Exercise:
Print the text of the data below line for line and unchanged, leaving out the pictures.

Dataset entries:
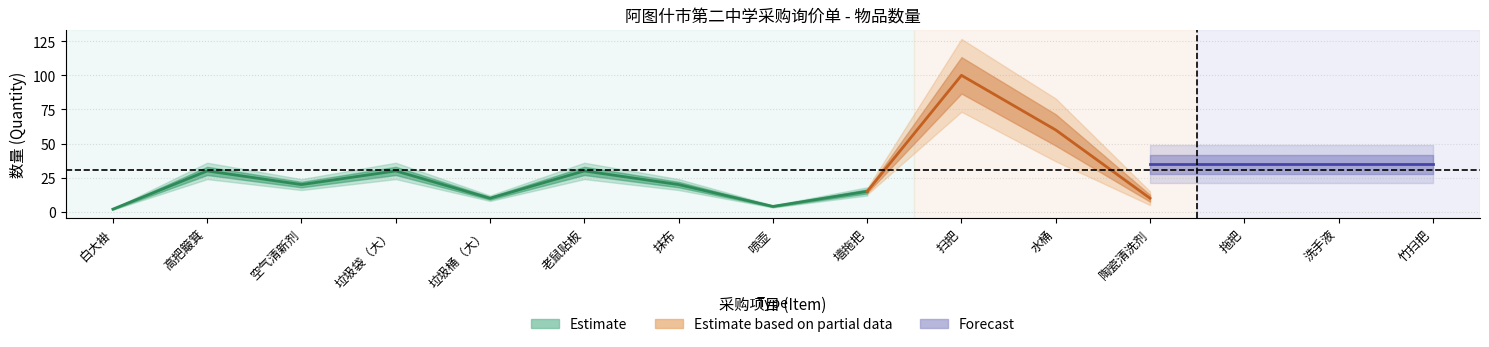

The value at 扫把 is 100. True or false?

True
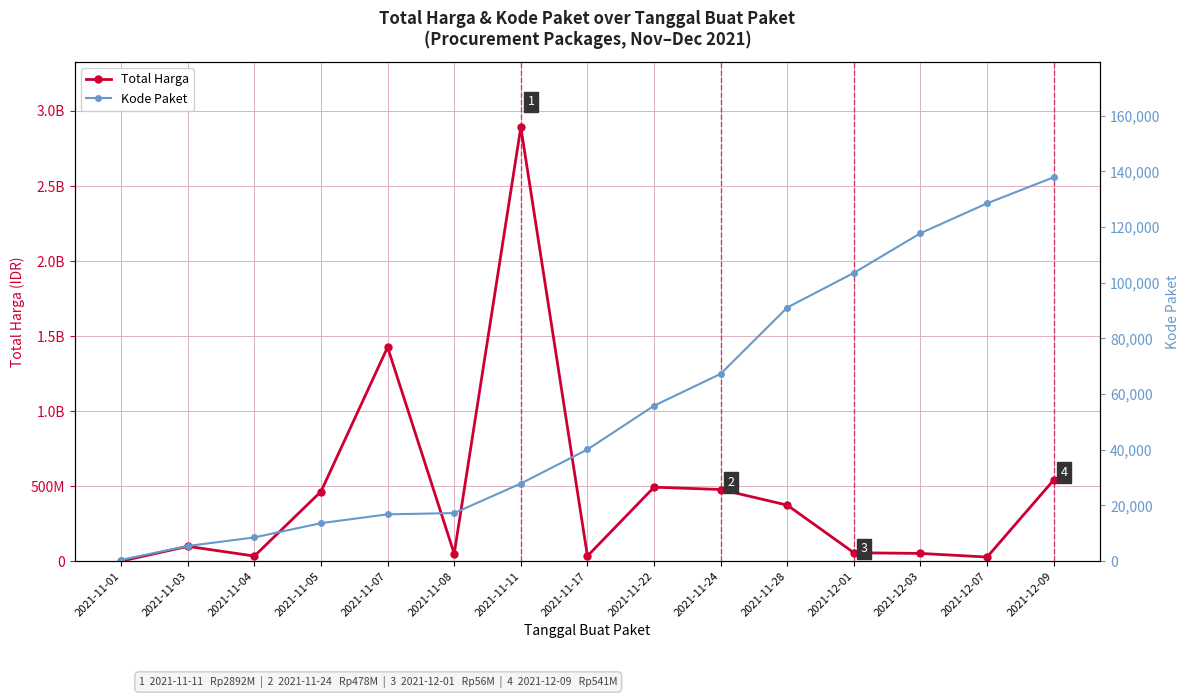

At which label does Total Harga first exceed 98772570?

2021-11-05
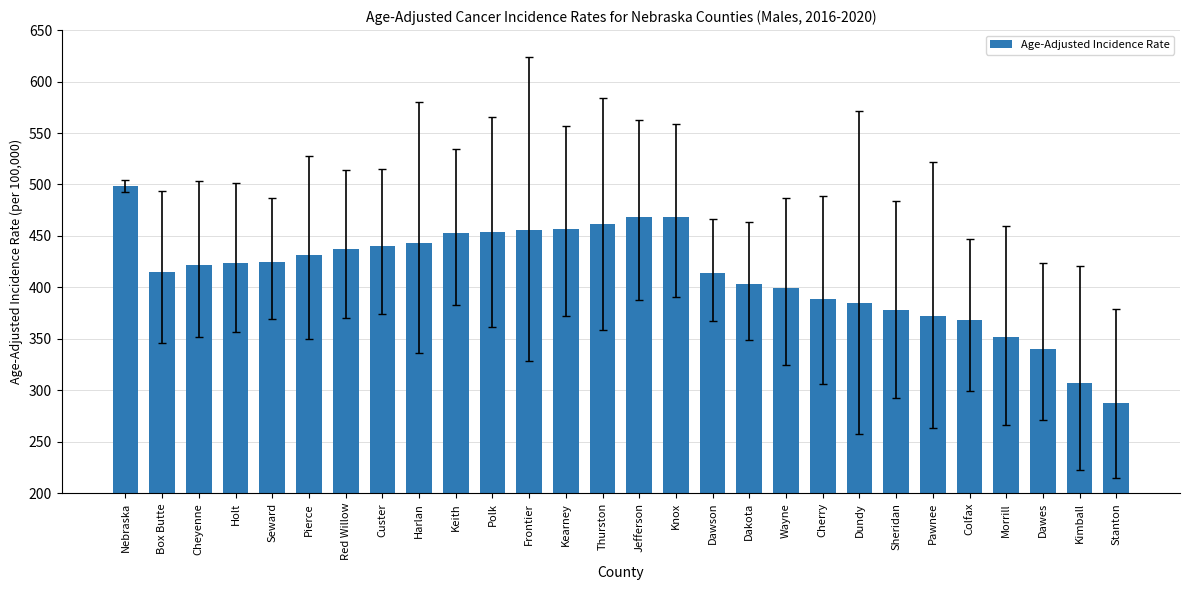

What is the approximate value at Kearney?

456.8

Exercise result:
The value at 扫把 is 100. True or false?

True

At which label does Total Harga first exceed 98772570?

2021-11-05

What is the approximate value at Kearney?

456.8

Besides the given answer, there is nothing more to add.